### [Exercise brief]
Your answer should be every line from the records that contains "bowl".

### [Data to examine]
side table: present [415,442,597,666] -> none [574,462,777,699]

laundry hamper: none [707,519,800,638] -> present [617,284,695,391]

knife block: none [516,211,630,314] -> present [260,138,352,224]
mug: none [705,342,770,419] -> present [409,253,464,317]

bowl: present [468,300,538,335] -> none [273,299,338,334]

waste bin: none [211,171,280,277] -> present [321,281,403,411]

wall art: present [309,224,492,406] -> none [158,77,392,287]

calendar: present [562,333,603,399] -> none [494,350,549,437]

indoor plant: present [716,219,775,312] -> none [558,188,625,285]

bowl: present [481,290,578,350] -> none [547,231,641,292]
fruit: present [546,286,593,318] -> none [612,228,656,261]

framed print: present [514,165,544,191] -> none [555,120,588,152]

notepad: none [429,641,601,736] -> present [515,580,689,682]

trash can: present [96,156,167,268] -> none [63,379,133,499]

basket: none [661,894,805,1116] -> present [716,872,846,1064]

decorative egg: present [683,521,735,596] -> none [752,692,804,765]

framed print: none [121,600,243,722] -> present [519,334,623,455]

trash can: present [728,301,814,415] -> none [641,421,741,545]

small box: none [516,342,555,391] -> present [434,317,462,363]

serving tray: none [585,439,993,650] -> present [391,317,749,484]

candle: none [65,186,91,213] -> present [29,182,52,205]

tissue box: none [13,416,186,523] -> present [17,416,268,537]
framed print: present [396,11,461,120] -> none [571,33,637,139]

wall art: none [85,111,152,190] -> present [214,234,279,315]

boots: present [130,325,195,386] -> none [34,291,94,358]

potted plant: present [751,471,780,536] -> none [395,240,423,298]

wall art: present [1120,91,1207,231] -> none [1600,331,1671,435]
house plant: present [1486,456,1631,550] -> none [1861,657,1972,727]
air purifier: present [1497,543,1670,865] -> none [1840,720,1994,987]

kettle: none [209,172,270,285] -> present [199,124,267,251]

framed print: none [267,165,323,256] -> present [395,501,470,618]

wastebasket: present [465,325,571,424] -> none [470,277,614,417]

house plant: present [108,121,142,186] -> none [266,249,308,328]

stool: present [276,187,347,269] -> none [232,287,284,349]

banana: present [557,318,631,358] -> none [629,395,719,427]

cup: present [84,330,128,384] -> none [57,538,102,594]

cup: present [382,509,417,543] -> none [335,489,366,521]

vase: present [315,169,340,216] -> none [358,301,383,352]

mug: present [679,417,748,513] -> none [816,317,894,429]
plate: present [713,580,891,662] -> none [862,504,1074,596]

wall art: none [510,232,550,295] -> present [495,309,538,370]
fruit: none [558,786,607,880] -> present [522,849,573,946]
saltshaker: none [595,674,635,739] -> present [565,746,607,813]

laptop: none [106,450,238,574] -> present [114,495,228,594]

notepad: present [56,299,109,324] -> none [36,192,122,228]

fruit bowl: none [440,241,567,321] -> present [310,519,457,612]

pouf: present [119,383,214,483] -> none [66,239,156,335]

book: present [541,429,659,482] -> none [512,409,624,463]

### [Solution below]
bowl: present [468,300,538,335] -> none [273,299,338,334]
bowl: present [481,290,578,350] -> none [547,231,641,292]
fruit bowl: none [440,241,567,321] -> present [310,519,457,612]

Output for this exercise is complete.